Page text.
Segment Open
The laboratory's rare disease group uses an integrated clinical-molecular approach to heritable disorders, focusing on pleiotropic malformation syndromes and mosaic overgrowth disorders. Over the past 20 years, the laboratory has performed clinical and molecular delineation of a host of disorders, including malformation syndromes, such as Pallister-Hall syndrome, Greig cephalopolysyndactyly syndrome, McKusick-Kaufman syndrome, Lenz microphthalmia syndrome, oculofaciocardiodigital syndrome and others; and overgrowth disorders, including Proteus syndrome, fibroadipose overgrowth syndrome, hemihyperplasia with multiple lipomatosis, CLOVES syndrome and others. Patients with these disorders exhibit various combinations of congenital malformations, overgrowth, birthmarks, intellectual disability, and other structural and functional abnormalities. The Clinical Genomics Section has been recognized as an international leader in finding novel diagnostic and management approaches to these disorders, many of which are extremely rare. To further elucidate the disorders' clinical manifestations, Dr. Biesecker's group takes advantage of the clinical resources available through the Mark O. Hatfield Clinical Research Center on the main NIH campus.
Segment Closed
Task item A. Does the passage on the rare disease group support each statement? (i) The laboratory has been delineating these disorders for about two decades. (ii) Proteus syndrome is listed among the malformation syndromes. (iii) The Mark O. Hatfield Clinical Research Center is on the main NIH campus. Answer yes or no for each and quote the deciding words.
Task item B. According to the passage on the rare disease group, why does Dr. Biesecker's group use the clinical resources at the Mark O. Hatfield Clinical Research Center? Answer in one to three sentences.

Supplied records.
Segment Open
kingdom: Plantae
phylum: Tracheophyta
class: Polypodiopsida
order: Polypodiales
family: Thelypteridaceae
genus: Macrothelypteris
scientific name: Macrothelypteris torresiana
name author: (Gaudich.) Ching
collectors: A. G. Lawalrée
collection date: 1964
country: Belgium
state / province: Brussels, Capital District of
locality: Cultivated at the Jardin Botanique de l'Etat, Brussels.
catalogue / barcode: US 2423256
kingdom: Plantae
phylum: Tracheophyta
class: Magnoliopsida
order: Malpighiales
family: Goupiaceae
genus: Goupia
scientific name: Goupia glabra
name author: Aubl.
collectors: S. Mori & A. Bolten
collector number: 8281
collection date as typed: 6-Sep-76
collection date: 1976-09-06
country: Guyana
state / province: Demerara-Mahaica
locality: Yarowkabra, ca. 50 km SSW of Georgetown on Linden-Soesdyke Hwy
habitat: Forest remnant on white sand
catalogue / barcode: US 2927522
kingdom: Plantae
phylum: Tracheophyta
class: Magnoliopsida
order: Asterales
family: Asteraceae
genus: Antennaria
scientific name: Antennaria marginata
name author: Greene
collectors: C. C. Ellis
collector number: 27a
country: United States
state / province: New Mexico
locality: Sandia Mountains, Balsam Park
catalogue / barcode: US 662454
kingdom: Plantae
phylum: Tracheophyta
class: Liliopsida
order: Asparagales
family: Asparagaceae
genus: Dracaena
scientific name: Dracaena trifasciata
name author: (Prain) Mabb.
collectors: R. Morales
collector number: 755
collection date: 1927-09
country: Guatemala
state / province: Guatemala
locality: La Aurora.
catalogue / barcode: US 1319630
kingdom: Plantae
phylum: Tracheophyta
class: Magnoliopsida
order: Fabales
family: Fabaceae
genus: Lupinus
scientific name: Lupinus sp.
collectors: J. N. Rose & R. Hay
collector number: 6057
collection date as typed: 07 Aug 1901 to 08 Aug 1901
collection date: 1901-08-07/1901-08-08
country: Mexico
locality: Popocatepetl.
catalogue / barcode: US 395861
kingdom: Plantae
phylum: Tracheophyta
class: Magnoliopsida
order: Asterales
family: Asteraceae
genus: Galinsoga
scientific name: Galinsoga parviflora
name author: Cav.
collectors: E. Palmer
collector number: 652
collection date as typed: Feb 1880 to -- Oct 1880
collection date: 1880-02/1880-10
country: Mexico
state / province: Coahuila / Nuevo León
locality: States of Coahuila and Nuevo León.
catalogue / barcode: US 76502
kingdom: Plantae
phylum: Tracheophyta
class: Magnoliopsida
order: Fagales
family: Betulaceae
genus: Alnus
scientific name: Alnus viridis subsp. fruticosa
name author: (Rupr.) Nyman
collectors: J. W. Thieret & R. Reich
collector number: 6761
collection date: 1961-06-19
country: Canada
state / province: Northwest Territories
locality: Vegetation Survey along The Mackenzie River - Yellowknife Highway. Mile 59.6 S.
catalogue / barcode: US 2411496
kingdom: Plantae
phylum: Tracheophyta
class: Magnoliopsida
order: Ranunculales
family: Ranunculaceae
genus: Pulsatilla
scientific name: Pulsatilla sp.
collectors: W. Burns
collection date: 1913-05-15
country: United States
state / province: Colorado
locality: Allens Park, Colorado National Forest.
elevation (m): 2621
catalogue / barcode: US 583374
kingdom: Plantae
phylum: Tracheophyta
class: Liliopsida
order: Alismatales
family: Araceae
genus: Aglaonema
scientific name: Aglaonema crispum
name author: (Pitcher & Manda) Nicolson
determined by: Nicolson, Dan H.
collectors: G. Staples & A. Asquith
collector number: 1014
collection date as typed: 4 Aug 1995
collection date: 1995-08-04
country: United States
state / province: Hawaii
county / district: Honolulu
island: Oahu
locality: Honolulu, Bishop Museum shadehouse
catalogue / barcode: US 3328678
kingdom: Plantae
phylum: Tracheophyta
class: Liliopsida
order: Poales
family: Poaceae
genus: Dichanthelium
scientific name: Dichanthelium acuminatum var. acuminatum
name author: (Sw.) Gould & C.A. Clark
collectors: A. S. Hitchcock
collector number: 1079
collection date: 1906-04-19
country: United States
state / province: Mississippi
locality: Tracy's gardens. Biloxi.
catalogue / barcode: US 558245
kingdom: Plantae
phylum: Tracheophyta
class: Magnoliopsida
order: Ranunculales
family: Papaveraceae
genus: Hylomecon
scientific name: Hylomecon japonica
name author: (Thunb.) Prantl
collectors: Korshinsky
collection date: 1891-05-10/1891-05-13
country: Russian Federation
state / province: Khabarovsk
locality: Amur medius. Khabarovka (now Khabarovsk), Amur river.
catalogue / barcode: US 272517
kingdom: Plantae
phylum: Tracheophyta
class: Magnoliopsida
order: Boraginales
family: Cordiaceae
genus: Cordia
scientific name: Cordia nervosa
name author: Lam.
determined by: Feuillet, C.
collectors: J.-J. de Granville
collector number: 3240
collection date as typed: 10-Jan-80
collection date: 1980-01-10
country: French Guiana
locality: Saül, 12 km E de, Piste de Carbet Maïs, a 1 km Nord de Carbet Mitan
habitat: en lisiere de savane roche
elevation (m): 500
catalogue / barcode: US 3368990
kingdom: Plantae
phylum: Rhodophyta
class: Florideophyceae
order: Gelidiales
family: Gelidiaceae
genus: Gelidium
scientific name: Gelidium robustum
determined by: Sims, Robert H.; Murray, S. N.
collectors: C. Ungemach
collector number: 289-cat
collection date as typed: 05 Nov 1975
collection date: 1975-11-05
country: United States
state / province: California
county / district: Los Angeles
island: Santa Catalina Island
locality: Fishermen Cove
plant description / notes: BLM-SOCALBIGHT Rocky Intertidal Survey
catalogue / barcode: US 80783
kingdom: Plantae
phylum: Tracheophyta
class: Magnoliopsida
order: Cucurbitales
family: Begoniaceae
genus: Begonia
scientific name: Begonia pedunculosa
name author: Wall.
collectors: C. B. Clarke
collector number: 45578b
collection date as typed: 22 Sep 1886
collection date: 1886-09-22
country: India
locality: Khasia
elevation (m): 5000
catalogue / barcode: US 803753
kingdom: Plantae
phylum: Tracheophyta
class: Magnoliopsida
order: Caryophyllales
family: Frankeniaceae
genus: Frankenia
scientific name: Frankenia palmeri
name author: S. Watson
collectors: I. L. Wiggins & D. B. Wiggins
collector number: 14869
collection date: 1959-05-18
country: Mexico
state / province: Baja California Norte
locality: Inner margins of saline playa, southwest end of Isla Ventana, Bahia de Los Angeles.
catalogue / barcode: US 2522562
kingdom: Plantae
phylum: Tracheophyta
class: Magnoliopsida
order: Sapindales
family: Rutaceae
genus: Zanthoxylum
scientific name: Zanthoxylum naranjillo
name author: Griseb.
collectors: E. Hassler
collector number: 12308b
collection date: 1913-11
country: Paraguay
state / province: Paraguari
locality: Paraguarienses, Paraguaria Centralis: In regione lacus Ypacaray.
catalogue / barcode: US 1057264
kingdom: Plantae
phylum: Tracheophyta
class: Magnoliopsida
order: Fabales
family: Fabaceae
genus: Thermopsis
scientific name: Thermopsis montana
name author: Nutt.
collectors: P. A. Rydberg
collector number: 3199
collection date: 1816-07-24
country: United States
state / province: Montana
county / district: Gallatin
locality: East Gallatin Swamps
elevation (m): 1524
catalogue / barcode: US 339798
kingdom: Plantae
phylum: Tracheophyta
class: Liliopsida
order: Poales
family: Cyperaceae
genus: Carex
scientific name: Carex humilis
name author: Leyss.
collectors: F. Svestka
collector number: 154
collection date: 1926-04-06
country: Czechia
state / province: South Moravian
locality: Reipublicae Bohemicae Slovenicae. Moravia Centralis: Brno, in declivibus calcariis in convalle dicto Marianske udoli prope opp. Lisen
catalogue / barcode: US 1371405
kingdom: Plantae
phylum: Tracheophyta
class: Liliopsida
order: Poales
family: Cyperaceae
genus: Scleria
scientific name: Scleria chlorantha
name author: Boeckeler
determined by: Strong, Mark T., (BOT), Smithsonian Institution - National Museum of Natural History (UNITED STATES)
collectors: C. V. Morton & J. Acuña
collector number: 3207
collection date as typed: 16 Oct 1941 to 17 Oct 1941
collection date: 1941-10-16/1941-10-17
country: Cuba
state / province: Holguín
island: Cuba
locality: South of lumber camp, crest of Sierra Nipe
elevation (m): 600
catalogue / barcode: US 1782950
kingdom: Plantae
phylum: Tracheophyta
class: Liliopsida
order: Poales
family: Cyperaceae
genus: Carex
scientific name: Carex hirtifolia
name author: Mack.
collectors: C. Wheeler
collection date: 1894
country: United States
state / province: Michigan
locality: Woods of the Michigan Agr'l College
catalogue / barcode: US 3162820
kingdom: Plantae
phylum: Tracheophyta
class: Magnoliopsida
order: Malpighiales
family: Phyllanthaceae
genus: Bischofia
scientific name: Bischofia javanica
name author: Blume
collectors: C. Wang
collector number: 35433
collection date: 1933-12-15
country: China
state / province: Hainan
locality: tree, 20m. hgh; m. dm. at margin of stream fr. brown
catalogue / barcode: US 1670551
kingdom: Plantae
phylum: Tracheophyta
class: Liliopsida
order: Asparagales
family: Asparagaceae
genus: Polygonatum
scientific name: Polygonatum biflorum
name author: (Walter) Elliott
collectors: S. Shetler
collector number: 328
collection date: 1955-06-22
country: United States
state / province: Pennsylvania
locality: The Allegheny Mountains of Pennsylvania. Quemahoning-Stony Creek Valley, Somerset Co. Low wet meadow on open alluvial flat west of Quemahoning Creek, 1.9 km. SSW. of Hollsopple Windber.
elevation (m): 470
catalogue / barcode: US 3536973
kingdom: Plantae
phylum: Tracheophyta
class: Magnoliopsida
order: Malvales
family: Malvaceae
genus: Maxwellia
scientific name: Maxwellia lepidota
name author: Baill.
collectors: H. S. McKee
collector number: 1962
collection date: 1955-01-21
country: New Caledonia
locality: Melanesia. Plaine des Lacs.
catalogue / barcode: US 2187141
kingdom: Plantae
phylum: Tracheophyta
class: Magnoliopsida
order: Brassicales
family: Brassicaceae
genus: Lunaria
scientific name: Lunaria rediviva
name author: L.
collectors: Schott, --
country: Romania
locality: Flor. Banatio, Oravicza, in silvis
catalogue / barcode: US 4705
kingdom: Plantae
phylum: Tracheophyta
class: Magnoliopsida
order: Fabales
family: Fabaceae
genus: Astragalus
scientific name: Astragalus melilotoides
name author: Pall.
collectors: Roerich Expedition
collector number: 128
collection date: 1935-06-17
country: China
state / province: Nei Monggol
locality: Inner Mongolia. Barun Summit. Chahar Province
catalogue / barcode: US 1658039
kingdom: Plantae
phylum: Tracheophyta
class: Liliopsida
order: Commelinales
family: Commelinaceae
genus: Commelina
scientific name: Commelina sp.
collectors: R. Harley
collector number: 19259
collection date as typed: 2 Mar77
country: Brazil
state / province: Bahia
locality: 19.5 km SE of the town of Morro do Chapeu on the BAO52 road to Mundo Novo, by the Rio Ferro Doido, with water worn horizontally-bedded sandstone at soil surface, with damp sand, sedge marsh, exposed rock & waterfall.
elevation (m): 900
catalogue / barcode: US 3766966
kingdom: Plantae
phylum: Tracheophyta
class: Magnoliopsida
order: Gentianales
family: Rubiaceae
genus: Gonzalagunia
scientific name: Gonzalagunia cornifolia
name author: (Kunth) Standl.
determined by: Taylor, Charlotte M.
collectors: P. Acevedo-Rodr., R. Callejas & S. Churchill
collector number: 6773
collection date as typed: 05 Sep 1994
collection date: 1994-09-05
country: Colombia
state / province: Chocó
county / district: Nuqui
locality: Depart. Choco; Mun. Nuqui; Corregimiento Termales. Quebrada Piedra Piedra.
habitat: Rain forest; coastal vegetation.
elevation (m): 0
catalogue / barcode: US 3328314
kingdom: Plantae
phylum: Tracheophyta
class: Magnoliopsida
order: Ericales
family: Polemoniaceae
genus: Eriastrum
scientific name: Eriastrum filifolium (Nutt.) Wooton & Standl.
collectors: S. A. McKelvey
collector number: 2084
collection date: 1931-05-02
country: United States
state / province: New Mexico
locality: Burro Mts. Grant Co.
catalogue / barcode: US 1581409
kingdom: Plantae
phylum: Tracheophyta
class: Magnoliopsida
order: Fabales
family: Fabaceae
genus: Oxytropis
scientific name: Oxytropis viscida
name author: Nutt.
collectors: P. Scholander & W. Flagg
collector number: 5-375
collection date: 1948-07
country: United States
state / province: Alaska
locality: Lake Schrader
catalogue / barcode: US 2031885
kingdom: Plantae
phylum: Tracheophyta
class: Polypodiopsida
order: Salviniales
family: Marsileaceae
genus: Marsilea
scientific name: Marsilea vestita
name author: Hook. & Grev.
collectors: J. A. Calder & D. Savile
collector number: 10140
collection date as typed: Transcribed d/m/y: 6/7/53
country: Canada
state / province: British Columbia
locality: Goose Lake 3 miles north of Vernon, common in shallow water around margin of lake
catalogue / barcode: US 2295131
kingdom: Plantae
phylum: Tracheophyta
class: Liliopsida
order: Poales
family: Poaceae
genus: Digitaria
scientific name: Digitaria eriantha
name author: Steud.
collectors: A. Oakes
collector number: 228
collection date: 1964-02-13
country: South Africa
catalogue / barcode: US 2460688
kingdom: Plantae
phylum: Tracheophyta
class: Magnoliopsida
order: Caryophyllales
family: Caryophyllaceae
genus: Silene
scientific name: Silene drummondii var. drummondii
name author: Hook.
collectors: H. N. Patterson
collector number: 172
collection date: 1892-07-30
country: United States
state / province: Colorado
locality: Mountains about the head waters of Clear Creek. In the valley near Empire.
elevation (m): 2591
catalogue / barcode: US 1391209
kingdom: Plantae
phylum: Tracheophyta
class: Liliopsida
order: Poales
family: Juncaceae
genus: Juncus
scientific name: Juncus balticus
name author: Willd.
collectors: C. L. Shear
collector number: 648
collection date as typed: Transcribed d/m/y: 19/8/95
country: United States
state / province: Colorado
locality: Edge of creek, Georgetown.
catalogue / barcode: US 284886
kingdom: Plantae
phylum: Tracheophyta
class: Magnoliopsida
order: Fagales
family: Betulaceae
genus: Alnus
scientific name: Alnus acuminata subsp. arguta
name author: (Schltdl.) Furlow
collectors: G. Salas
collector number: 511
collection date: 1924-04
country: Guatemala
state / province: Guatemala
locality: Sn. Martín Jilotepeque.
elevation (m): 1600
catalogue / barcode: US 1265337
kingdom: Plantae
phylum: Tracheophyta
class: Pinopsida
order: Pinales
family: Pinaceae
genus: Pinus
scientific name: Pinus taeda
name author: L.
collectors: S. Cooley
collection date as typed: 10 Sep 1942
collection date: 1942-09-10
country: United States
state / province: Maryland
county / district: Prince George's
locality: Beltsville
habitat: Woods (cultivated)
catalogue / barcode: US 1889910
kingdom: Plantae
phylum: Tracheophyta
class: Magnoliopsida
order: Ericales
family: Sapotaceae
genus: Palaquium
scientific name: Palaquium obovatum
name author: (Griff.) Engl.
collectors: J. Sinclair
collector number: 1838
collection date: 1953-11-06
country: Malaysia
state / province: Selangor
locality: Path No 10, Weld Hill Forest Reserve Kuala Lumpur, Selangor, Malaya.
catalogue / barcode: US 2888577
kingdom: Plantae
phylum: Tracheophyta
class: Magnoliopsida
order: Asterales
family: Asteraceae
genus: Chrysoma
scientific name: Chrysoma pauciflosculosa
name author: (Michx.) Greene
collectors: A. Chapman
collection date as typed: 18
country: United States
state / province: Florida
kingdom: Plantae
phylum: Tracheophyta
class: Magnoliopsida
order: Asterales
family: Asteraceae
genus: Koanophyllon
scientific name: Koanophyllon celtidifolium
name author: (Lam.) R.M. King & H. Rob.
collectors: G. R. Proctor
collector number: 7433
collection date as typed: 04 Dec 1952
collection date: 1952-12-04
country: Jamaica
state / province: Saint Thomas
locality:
Segment Closed
Task result A.
(i) Yes: "Over the past 20 years, the laboratory has performed clinical and molecular delineation of a host of disorders"
(ii) No: "overgrowth disorders, including Proteus syndrome"
(iii) Yes: "the Mark O. Hatfield Clinical Research Center on the main NIH campus"

Task result B. The group uses those resources to further elucidate the clinical manifestations of the disorders it studies.